● **GIVEN ENTRIES**:
⟨
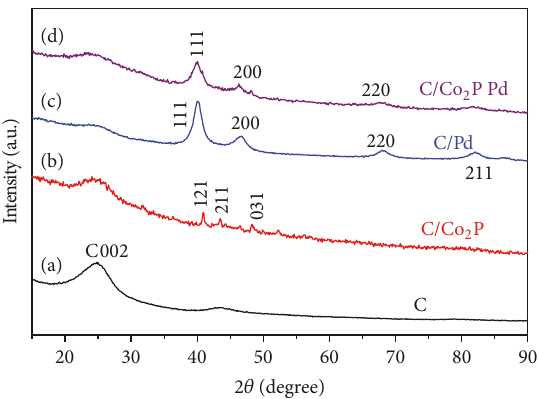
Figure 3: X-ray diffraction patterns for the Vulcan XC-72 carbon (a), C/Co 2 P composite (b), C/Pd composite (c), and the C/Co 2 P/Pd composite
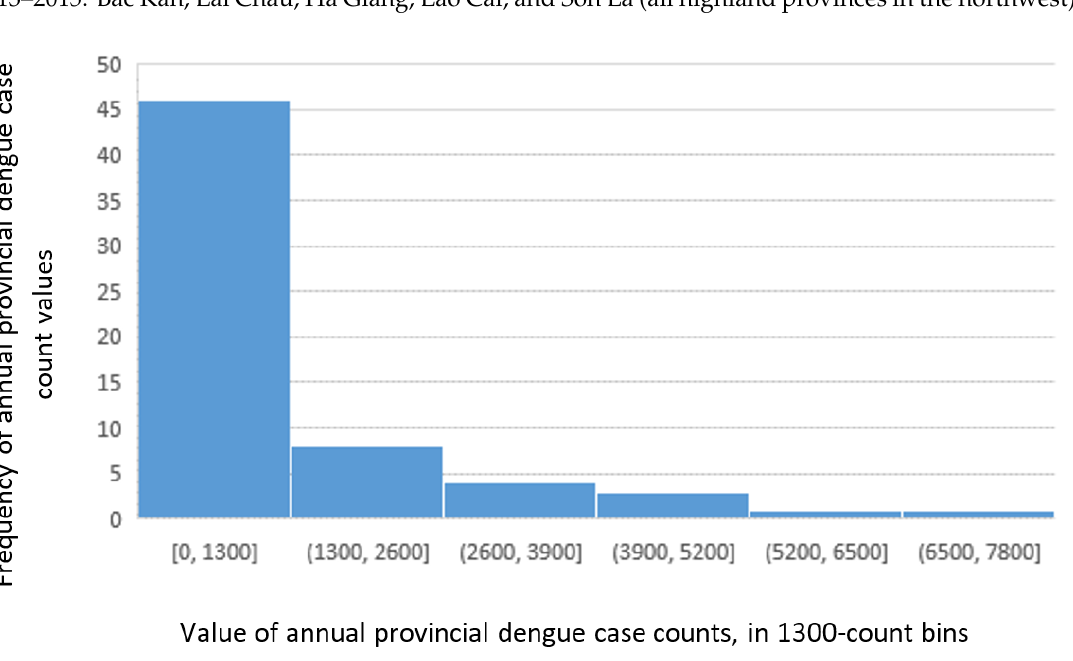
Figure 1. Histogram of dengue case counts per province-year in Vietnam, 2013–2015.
⟩
⟨
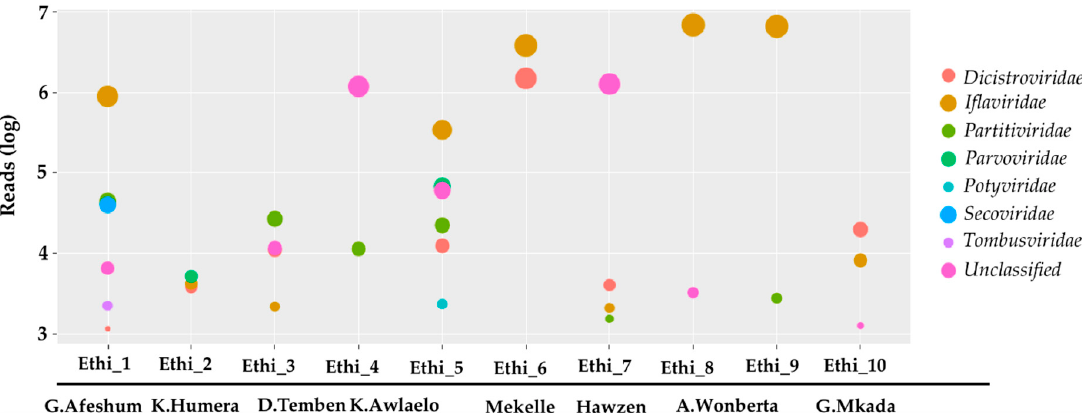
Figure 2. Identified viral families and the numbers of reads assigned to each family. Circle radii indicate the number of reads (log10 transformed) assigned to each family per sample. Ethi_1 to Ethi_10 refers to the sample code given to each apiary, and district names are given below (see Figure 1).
⟩
⟨
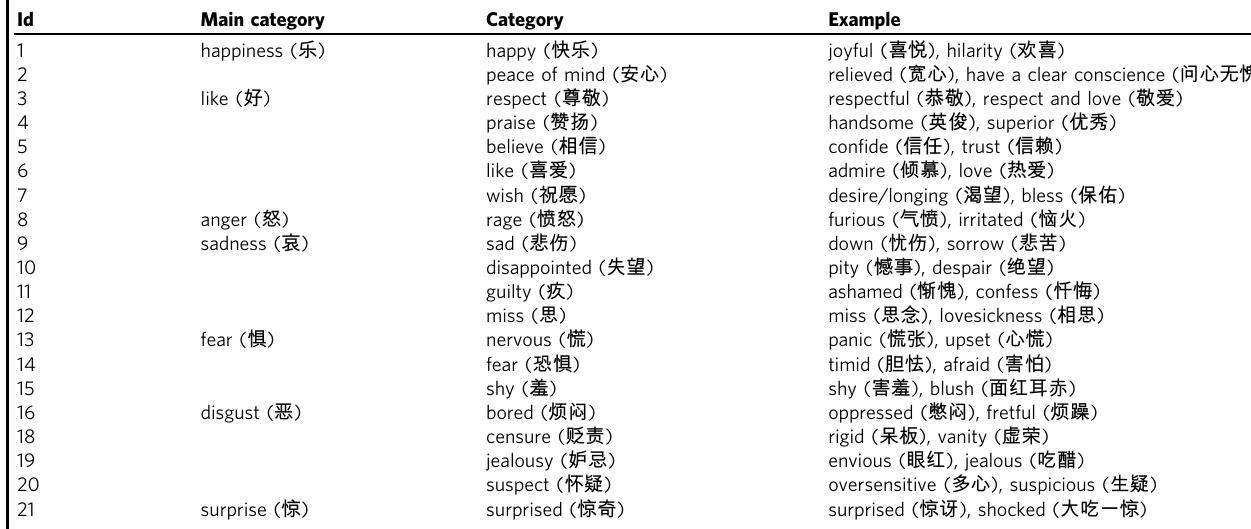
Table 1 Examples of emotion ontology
⟩
● **TASK INSTRUCTIONS**:
Output exactly the lines above, beginning at the one with "Figure 3: X-ray" and stopping after the one with "Figure 1. Histogram". Pictures are to be omitted.

● **REPLY TO THE EXERCISE**:
Figure 3: X-ray diffraction patterns for the Vulcan XC-72 carbon (a), C/Co 2 P composite (b), C/Pd composite (c), and the C/Co 2 P/Pd composite
Figure 1. Histogram of dengue case counts per province-year in Vietnam, 2013–2015.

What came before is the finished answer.